Upon finishing with a story, the copy editor would hand it to me, I’d approve the work, then slip it onto that conveyor belt and hope it wouldn’t fall off on the way to the composing room.
Perhaps I wouldn’t like the copy editor’s first try at a headline, and would ask for another attempt. One day this triggered some tears from a woman who was working on the rim. Due to her stature, another of the copy editors had nicknamed her Andy Robustelli, in those days a husky defensive end for the New York Giants. What brought the tears, though, was her disappointment about the headline. Suddenly she rose from her chair and fled toward the ladies room.
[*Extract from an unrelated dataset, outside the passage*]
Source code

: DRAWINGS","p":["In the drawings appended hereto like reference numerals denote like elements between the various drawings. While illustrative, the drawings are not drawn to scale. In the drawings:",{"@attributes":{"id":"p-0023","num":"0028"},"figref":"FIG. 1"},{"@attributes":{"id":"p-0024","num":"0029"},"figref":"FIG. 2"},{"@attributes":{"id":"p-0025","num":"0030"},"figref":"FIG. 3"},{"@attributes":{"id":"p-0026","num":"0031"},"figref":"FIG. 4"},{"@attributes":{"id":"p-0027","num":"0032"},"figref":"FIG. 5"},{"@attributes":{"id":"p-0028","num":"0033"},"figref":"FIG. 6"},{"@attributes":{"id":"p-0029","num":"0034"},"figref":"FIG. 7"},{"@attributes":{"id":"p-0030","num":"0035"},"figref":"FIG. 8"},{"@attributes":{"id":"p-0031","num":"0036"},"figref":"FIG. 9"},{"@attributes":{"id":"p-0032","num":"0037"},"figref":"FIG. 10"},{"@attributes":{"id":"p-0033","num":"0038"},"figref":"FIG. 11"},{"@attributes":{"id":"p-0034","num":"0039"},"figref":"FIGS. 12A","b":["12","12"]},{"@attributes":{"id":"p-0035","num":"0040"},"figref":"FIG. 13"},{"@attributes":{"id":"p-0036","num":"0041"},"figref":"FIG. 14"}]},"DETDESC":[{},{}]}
It proved to be the only time in working the slot on three different dailies that a copy editor had fled in tears.
Writing a headline to fit was a rather arcane skill involving certain width values for each letter or number. A copy editor with an extensive vocabulary of short words was a real find.
There was a constant turnover on the rim. One of our part-time copy editors was Glenn Warner, who had been the slot on the Cleveland News before it went belly-up. Glenn, gray-haired, middle-aged and quiet, was a short-word genius.
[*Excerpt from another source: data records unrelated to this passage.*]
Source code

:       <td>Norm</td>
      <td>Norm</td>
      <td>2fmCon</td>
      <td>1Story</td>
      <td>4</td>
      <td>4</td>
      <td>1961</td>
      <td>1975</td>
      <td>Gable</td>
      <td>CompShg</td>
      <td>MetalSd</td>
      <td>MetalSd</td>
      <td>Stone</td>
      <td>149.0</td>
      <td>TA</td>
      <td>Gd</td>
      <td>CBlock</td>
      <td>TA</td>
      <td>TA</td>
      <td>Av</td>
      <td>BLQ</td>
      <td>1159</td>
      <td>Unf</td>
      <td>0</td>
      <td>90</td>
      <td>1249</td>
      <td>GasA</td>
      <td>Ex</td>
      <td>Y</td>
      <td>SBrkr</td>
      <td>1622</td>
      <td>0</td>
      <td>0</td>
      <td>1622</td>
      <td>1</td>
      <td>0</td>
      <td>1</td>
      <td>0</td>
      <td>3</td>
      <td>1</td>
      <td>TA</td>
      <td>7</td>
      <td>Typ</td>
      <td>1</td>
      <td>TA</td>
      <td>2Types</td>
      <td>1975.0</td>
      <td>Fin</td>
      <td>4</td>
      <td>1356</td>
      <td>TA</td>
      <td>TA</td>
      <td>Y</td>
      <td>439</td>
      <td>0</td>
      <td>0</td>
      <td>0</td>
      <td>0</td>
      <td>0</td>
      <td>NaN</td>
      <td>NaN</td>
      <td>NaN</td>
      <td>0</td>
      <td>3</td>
Another who spent some time on the rim, was Mike Waller, a moonlighter from the Cleveland Plain Dealer. Mike was to have an impressive career, winding up as a top news executive at the Hartford (Connecticut) Courant.
Russ Davies worked on the rim, certainly a different challenge than his days as sports editor. Russ, unlike any other copy editor who had worked for me, kept a running tally of the number of items he’d handled, regardless of their length or complexity. This seemed to me to be a bit like the rooster crowing about how hard he was working.
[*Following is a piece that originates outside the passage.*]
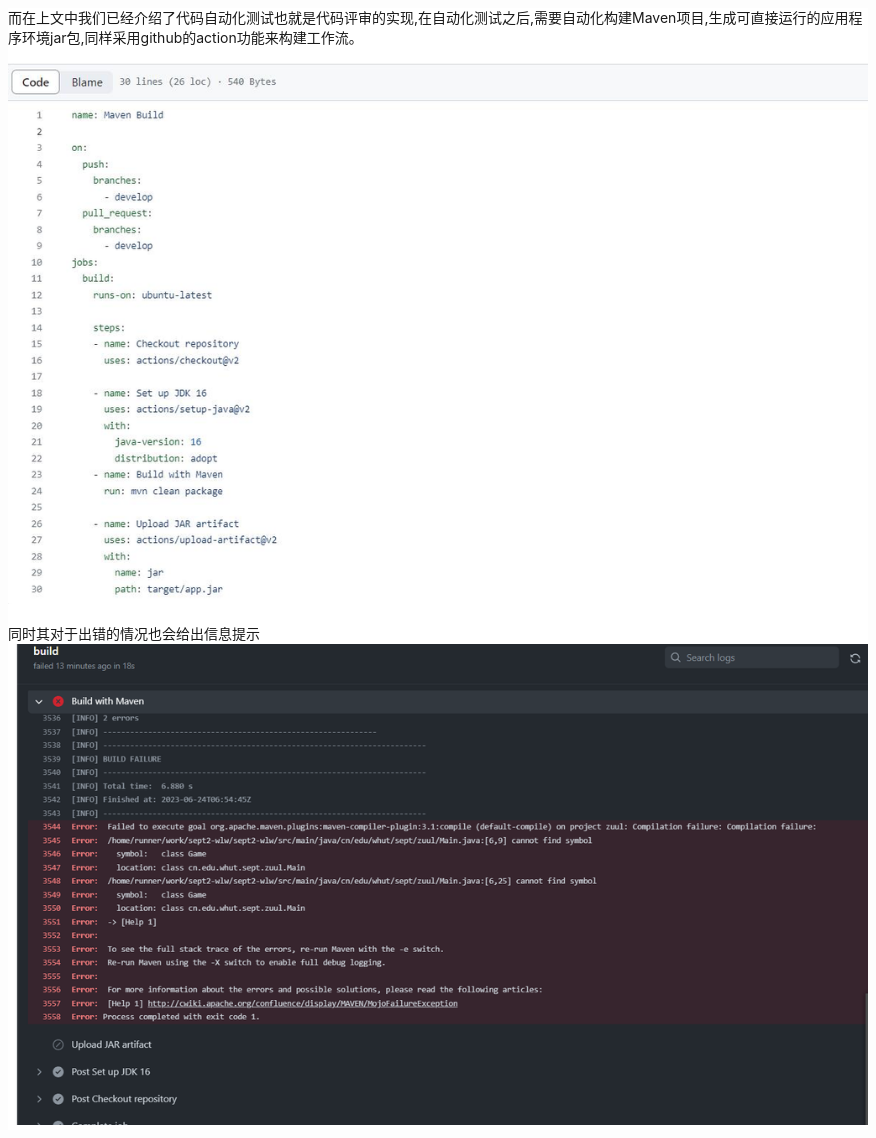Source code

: 而在上文中我们已经介绍了代码自动化测试也就是代码评审的实现,在自动化测试之后,需要自动化构建Maven项目,生成可直接运行的应用程序环境jar包,同样采用github的action功能来构建工作流。

![avatar](figure/fig_13.jpg)

同时其对于出错的情况也会给出信息提示
![avatar](figure/fig_52.png)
Another of the “rim rats,” as they were called, that we had for a time was Ed Witham, a veteran of other copy desks. Ed tells a tale about he and Russ Davies one day having a conversation with a mutual woman friend. Suddenly, Ed said, there was both the sound and odor of someone passing gas. Ed knew it wasn’t him, but immediately Russ exclaimed, “Shame on you, Ed.”
Newspapers of that day still employed proofreaders. Their job was to make sure that the copy had been typeset precisely as written. Unusual as it was for a proofreader to become a copy editor, two women who had been proofreaders came on to the copy desk and were very successful. One of them, Margaret Cotter, eventually went on to become managing editor at the paper in Traverse City, Michigan. Another woman, a friend of my wife and I, who hardly had ever stepped into a news room before, became a copy editor for us, and was a very good one.
Being the slot proved to be a stepping stone on my path to becoming managing editor of the C-T. How this happened is told in the chapter describing coverage of a tornado in Elyria–“Tale of a Tornado.” Actually, for a time, I was managing editor and slot both, quite an unusual combination. After a few months of this, there arose a situation between myself and Otto Schoephle similar to that had taken place between he and Charlie Bennett regarding pay.
It had been customary for me, and likely most others at rhe C-T, to receive some sort of annual bonus. During 1967, in my case, this had not happened. As time went by, I finally asked Schoephle about this. His explanation was that the raise I had received becoming managing editor took the place of the bonus. I had expected the raise as part of my expanded responsibilities as ME.
Like Bennett, I soon had an opportunity to join the staff of a larger paper, the Pontiac (Mich.) Press, more than twice the size of the C-T, with an outlook of appreciably more pay, and more career potential.
Both these looks ahead proved in time to bear fruit. So, in the summer of 1967, after 13 years in Elyria, I was off on another newspaper adventure.